Miles Davis, Louis Malle et Jeanne Moreau : Ascenseur pour l’échafaud

Née d’une improvisation de Miles Davis le soir du 4 décembre 1957, la bande originale d’Ascenseur pour l’échafaud (1958) habille le premier film de Louis Malle avant de devenir l’un des albums phares du trompettiste, accompagné ici du quintet de sa tournée européenne (Pierre Michelot, René Urtreger, Barney Wilen et Kenny Clarke).

L’adaptation du roman de Noël Calef s’ouvre sur Florence (Jeanne Moreau) téléphonant à son amant après le meurtre – prémédité – de son époux.

Jean Tavernier (Maurice Ronet), l’amant meurtrier est, lui, coincé dans un ascenseur alors que son sort, sa voiture, son manteau et son pistolet lui échappent entre les mains de Louis (George Poujouly) qui s’offre de son côté une morbide escapade nocturne.

Pendant ce temps, Florence attend, doute, et s’inquiète le long des Champs-Élysées, en noir et blanc sur le fond de la trompette du mythique musicien.

Après avoir travaillé en tant que co-réalisateur du Monde du Silence (1955), Louis Malle se fait un nom en tant que réalisateur avec un film indubitablement ancré dans le cinéma noir.

Le réalisateur manipule les codes classiques du genre : il en embrasse des caractéristiques formelles telles qu’un décor urbain, un éclairage favorisant l’obscurité et des sempiternels stéréotypes du côté des personnages – Lino Ventura en inspecteur de police dans son imperméable beige, pour n’en citer qu’un – ou encore des dialogues et les monologues de Florence très travaillés.

Par ailleurs, il s’amuse dans d’autres détails : en ne montrant par exemple jamais le couple, pourtant au centre de l’intrigue, dans le même plan.

L’élément essentiel du film semble demeurer cette musique, qui surgit souvent de nul-part, mais toujours au bon moment, en décalage avec l’image mais s’immisçant fort à propos dans l’ambiance du récit.

Cette expérience, l’improvisation du quintet dans le cadre de la postsynchronisation d’Ascenseur pour l’échafaud marque dans la discographie (studio) de Miles Davis une évolution progressive, du be-bop et des influences de Charlie Parker et Dizzy Gillespie vers un jazz modal et plus personnel.
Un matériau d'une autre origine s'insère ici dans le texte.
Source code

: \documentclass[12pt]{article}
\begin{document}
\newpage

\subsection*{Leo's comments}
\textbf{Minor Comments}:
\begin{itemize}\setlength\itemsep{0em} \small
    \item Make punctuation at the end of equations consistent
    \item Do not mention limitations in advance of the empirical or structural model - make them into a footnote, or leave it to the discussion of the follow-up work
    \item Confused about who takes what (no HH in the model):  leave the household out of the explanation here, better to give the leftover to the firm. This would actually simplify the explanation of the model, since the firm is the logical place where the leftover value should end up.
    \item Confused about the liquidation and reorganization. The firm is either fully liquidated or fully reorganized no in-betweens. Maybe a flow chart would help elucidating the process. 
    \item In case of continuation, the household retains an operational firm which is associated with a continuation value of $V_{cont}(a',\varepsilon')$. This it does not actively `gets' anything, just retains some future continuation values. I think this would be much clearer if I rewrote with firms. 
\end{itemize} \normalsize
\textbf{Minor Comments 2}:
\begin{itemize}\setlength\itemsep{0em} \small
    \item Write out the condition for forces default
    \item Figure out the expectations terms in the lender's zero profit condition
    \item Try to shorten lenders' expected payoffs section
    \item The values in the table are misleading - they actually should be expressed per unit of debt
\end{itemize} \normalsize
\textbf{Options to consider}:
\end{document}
Le rythme ralentit et le phrasé, spécifique du musicien, se précise, en particulier durant les scènes d’errance nocturne du personnage de Florence, tout en restant capable d’une truculente vélocité.

Entre des dialogues parfois trop écrits, des séquences de juste ce qu’il faut de silence, Paris, un ascenseur, la pluie, des meurtres en noir et blanc, Louis Malle et Miles Davis signent un film dont l’ambiance et la musique restent envoûtantes, fascinantes, et finalement inoubliables.